Studying the intricate processes inside cells is crucial to understand how they operate and their function in the wider body. It also allows scientists to investigate the early stages of diseases that originate within the cells themselves, such as cancers. However, it is difficult to probe into tiny, delicate cells without damaging or otherwise affecting them, and consequently distorting any results. Fortunately, one technique that helps scientists to non-invasively see cellular function is fluorescence microscopy.
Something that is fluorescent absorbs a certain colour of light and in return emits another almost immediately. To an observer, this appears to light up the region of interest. We can give a sample (or even just a particularly interesting part of it) this property through special dyes or coatings, which helps us to view and image it. But when it comes to studying cells, we need to be careful what this coating is. Firstly, it needs to be stable, which means it won’t interact too much with the cell and make it behave differently to how it would in the body. It also cannot be significantly toxic to the cell, especially if we want to image live samples. Nanoparticles are a great contender for such a coating – they are tiny, which lets the cells uptake them, and many are unreactive and undamaging. Fluorescent nanoparticles are therefore excellent at highlighting specific areas that scientists wish to explore and tracking movements within a sample.

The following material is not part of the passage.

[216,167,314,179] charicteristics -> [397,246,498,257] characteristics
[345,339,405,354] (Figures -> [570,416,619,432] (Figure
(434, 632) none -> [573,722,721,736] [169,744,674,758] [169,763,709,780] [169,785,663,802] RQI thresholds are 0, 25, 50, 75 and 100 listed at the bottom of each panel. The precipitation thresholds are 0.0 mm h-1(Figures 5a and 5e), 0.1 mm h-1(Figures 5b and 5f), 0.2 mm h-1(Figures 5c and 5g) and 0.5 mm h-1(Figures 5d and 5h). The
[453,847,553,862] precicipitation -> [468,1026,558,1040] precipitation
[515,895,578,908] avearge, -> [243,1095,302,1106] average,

A research team comprising of the CLF together with the University of Cambridge, the Chinese Academy of Sciences, Diamond Light Source, ThermoFisher Scientific, and The Faraday Institution have now used the CLF’s Octopus facility to investigate a new class of ultra-small nanoparticles which may be used in fluorescence imaging. They absorb and emit light through a process known as ‘Triplet-Triplet Annihilation Upconversion’, or TTA-UC.
TTA-UC is particularly useful because it overcomes a problem that is encountered in some fluorescence microscopy techniques. It is possible for a sample to have its own natural autofluorescence, and this can sometimes overshadow any ‘human-made’ fluorescence that has been applied to study a particular component or area of that sample. The TTA-UC process emits light less frequently and at different orders of magnitude time-scales compared to natural processes, and so its light can be easily identified and picked out from the crowd due to its long lifetime. It’s also highly efficient in its light emission - so much so that the nanoparticles studied at Octopus have been suggested for applications in light emitting devices or making solar cells to produce electricity.
Aside from their fluorescence, the team’s nanoparticles have many qualities that would make them perfect for bioimaging. Compared to other materials they are less likely to interact with oxygen molecules, which can inhibit the emission of light. Their light emission lifetime is also well-balanced – long enough for the light to be distinguishable, while not too long as to risk cellular damage.
These TTA-UC nanoparticles also have one more trick up their sleeve. Scientists can observe fluctuations and changes in the light they emit from inside biological cells, which gives them a new level of detail. In particular, they can highlight the movement of oxygen throughout the cell so it can be mapped to tell us more about what is happening in each area. In the future, the sensitivity of the nanoparticles to other variables such as pH and temperature could be investigated to tell us even more about how cells react and function, helping us to better understand the complex processes inside the body and how we can adapt our treatments for disease.
Prof. Stan Botchway explains, "It is essential that chemists continue to develop new chemical probes for biological and medical applications. When combined with advanced imaging platforms such as phosphorescence lifetime imaging microscopy (PLIM) as is the case here, we are able to gain significantly more information from cellular processes than simply imaging the fluorescence steady state."